GamanJS uses a structured packet format to ensure reliable communication over streams:

[HEADER: payload size][TYPE][PAYLOAD]

Structure Breakdown

  • HEADER (4 bytes) Unsigned 32-bit integer (Big Endian) representing the total size of:

    TYPE + PAYLOAD
    
  • TYPE (1 byte) Indicates how the payload should be interpreted:

    0 = JSON
    1 = Text (UTF-8 string)
    2 = Buffer (raw binary)
    
  • PAYLOAD (N bytes) The actual data content


Example

[00000015][00][{"hello":"world"}]
  • 00000015 → total size (21 bytes)
  • 00 → type JSON
  • rest → JSON payload

Why This Matters

IPC and sockets are stream-based, meaning:

  • data can arrive in chunks
  • messages can be split or combined

This framing system ensures:

  • complete message reconstruction
  • correct parsing of multiple messages
  • safe handling of binary data

Notes

  • Always read the first 4 bytes to determine message length
  • Then read 1 byte for type
  • Then read the remaining payload
  • Multiple packets may exist in a single stream chunk

Client Examples

Bun

Bun.connect({
	unix: '/tmp/gaman.sock',
	socket: {
		open(socket) {
			socket.write(JSON.stringify({
				hello: "from bun"
			}));
		},
		data(socket, data) {
			console.log(data.toString());
		}
	}
});

Node.js (JavaScript)

import net from "net";

const client = net.createConnection({
	path: "/tmp/gaman.sock"
});

client.on("connect", () => {
	client.write(JSON.stringify({
		hello: "from node"
	}));
});

client.on("data", (data) => {
	console.log(data.toString());
});

client.on("end", () => {
	console.log("disconnected");
});

Java

import java.io.OutputStream;
import java.net.Socket;

public class IPCClient {
    public static void main(String[] args) throws Exception {
        Socket socket = new Socket("localhost", 0); // placeholder (Unix socket needs library)
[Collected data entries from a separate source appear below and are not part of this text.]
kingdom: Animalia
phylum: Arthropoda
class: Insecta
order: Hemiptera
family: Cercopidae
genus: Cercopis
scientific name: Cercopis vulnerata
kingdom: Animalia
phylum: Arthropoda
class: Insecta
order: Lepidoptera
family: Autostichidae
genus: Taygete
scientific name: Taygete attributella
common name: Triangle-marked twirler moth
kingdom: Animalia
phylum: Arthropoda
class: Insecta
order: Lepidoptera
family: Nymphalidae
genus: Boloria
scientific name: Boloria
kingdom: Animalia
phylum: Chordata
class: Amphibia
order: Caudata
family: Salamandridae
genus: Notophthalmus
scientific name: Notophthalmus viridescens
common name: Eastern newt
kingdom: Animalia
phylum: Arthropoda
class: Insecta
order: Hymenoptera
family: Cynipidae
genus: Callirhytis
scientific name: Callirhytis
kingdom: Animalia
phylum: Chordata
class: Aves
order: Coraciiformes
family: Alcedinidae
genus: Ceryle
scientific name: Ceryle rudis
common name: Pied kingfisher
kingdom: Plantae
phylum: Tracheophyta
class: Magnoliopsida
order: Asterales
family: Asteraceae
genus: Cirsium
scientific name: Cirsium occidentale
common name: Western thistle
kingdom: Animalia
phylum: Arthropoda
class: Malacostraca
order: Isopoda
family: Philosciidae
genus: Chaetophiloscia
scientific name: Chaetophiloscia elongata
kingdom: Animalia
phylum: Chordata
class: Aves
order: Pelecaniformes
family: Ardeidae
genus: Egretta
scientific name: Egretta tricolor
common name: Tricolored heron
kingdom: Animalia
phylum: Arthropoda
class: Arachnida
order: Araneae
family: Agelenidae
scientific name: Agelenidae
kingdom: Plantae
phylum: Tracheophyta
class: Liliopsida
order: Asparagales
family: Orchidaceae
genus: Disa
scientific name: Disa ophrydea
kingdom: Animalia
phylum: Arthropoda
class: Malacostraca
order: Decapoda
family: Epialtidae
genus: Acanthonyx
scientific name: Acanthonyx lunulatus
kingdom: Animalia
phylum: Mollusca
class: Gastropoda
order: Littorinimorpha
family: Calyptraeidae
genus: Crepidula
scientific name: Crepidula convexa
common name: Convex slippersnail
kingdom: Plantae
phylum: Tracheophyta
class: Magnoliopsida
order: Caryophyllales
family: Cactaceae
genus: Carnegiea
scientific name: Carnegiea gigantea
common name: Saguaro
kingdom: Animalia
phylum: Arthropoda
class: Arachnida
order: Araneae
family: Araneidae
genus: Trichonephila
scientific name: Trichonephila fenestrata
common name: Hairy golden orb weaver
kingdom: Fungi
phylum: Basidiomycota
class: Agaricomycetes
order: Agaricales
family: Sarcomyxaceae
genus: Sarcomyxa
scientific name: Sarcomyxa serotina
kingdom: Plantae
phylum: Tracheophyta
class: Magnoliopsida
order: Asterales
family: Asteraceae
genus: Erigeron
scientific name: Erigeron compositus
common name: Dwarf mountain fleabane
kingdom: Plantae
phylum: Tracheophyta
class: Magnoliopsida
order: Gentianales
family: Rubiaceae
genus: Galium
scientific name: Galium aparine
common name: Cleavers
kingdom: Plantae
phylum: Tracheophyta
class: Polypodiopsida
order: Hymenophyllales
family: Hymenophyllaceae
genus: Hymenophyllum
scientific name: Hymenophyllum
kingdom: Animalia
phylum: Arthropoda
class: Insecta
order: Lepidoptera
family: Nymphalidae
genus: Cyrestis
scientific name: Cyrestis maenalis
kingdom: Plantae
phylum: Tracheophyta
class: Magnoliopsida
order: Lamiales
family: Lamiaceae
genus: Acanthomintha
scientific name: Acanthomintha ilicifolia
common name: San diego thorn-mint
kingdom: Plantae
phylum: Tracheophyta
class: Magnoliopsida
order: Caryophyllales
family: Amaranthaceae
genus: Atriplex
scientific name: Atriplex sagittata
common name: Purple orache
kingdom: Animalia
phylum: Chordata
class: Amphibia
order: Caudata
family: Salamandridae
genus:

        OutputStream out = socket.getOutputStream();
        String json = "{\"hello\":\"from java\"}";
        out.write(json.getBytes());
        out.flush();

        socket.close();
    }
}

Note: Native Unix socket support in Java requires additional libraries such as junixsocket.


Notes

  • IPC is stream-based (not strict request-response)
  • Multiple messages may arrive in a single chunk
  • Use ctx.body() for maximum performance
  • JSON parsing is optional

Status

IPC is currently in preview and may evolve in future releases.